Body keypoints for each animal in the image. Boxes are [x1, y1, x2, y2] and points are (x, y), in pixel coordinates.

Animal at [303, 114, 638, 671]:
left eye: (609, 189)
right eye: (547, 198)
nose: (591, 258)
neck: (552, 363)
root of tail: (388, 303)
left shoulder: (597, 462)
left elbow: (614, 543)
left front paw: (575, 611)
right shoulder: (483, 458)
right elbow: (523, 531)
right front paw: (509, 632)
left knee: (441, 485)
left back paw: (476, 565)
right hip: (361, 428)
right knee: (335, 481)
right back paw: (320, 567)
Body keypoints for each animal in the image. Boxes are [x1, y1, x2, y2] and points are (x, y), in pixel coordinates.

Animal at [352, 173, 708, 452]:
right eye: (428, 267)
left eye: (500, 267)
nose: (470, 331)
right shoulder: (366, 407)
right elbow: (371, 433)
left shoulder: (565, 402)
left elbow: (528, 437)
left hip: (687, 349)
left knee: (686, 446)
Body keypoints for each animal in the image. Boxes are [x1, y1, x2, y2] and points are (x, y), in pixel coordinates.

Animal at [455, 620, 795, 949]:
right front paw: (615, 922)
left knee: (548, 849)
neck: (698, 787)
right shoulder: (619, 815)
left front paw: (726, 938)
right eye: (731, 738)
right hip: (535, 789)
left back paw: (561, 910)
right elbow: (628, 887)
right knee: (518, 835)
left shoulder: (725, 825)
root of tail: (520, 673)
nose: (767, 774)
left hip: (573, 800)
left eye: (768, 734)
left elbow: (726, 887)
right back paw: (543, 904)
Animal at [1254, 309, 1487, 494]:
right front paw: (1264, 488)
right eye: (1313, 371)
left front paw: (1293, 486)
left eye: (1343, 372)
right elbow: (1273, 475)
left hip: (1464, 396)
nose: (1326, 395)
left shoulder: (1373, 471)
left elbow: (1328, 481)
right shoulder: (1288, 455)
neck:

—————

Problem details – Each line of the data is to be retyped exactly as shown.

Written response –
Body keypoints for each animal in the image. Boxes are [x1, y1, x2, y2] and points are (x, y), in pixel coordinates.

Animal at [303, 114, 638, 671]:
left eye: (609, 189)
right eye: (547, 198)
nose: (591, 258)
neck: (552, 363)
root of tail: (388, 303)
left shoulder: (597, 462)
left elbow: (614, 543)
left front paw: (575, 611)
right shoulder: (483, 458)
right elbow: (523, 531)
right front paw: (509, 632)
left knee: (441, 485)
left back paw: (476, 565)
right hip: (361, 428)
right knee: (335, 481)
right back paw: (320, 567)
Body keypoints for each animal in the image. Boxes are [x1, y1, x2, y2] and points are (x, y), in pixel coordinates.

Animal at [352, 173, 708, 452]:
right eye: (428, 267)
left eye: (500, 267)
nose: (470, 331)
right shoulder: (366, 407)
right elbow: (371, 433)
left shoulder: (565, 402)
left elbow: (528, 437)
left hip: (687, 349)
left knee: (686, 446)
Body keypoints for each animal in the image. Boxes are [x1, y1, x2, y2] and points are (x, y), in pixel coordinates.

Animal at [455, 620, 795, 949]:
right front paw: (615, 922)
left knee: (548, 849)
neck: (698, 787)
right shoulder: (619, 815)
left front paw: (726, 938)
right eye: (731, 738)
right hip: (535, 789)
left back paw: (561, 910)
right elbow: (628, 887)
right knee: (518, 835)
left shoulder: (725, 825)
root of tail: (520, 673)
nose: (767, 774)
left hip: (573, 800)
left eye: (768, 734)
left elbow: (726, 887)
right back paw: (543, 904)
Animal at [1254, 309, 1487, 494]:
right front paw: (1264, 488)
right eye: (1313, 371)
left front paw: (1293, 486)
left eye: (1343, 372)
right elbow: (1273, 475)
left hip: (1464, 396)
nose: (1326, 395)
left shoulder: (1373, 471)
left elbow: (1328, 481)
right shoulder: (1288, 455)
neck:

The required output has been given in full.